TASK DETAILS:
This calls for a verbatim copy of all the data, with no images carried over.

MATERIAL PROVIDED Block Start

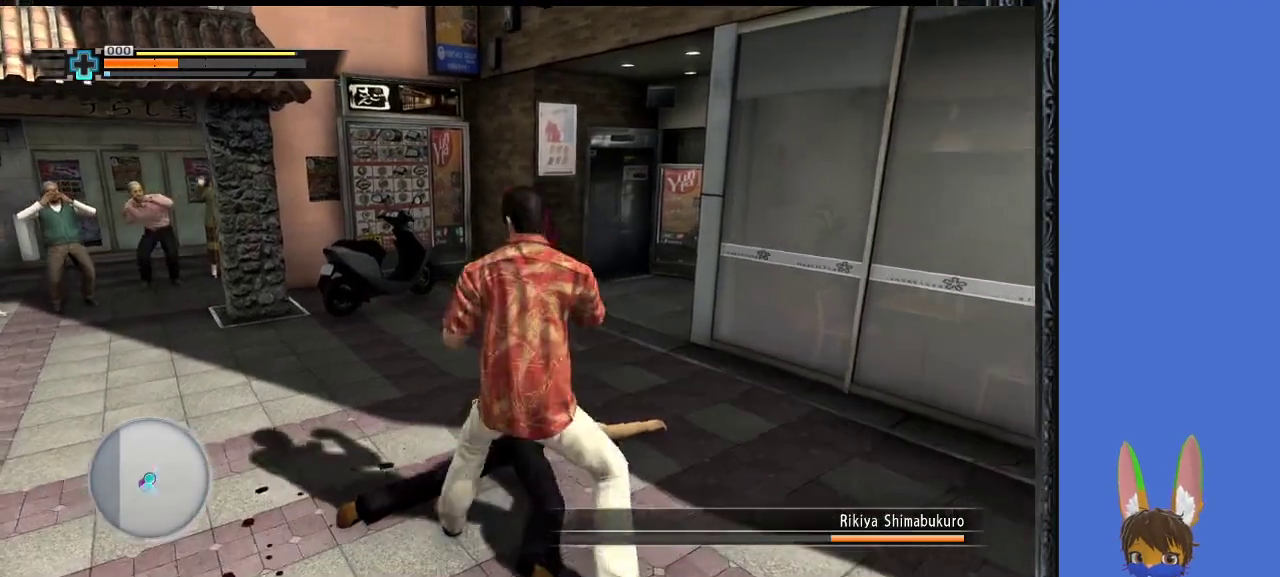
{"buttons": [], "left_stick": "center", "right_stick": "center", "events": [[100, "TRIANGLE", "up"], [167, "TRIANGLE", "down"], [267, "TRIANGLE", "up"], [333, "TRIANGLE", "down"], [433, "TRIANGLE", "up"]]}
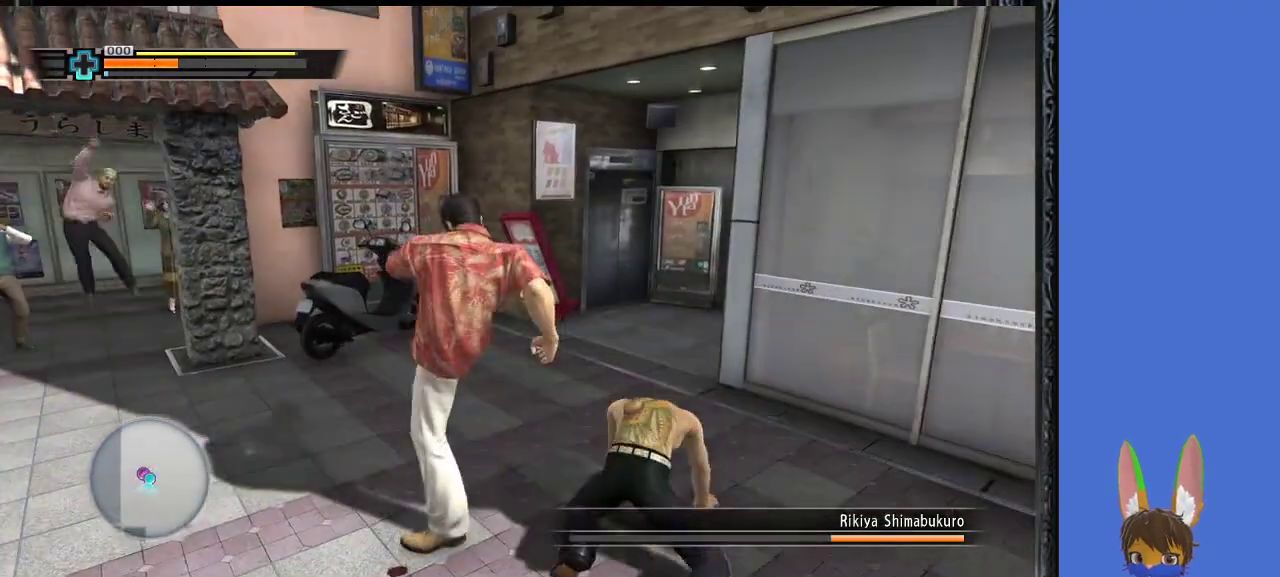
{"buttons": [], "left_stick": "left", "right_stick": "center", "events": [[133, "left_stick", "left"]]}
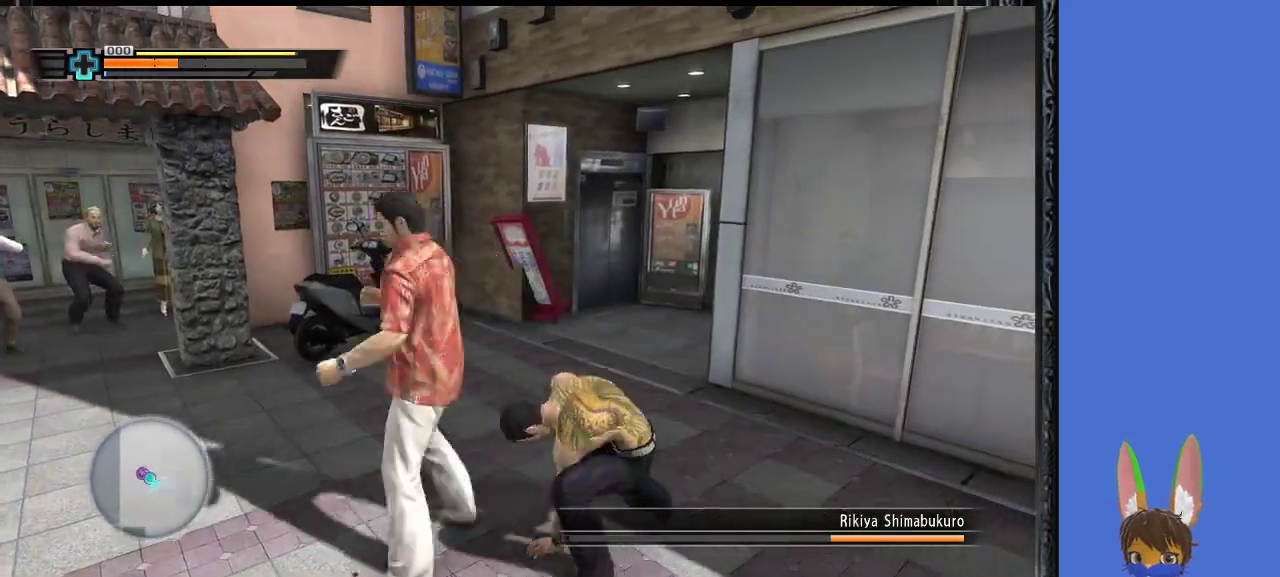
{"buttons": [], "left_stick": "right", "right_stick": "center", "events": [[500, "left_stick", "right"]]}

MATERIAL PROVIDED Block End

RESPONSE TO THE TASK:
{"buttons": [], "left_stick": "center", "right_stick": "center", "events": [[100, "TRIANGLE", "up"], [167, "TRIANGLE", "down"], [267, "TRIANGLE", "up"], [333, "TRIANGLE", "down"], [433, "TRIANGLE", "up"]]}
{"buttons": [], "left_stick": "left", "right_stick": "center", "events": [[133, "left_stick", "left"]]}
{"buttons": [], "left_stick": "right", "right_stick": "center", "events": [[500, "left_stick", "right"]]}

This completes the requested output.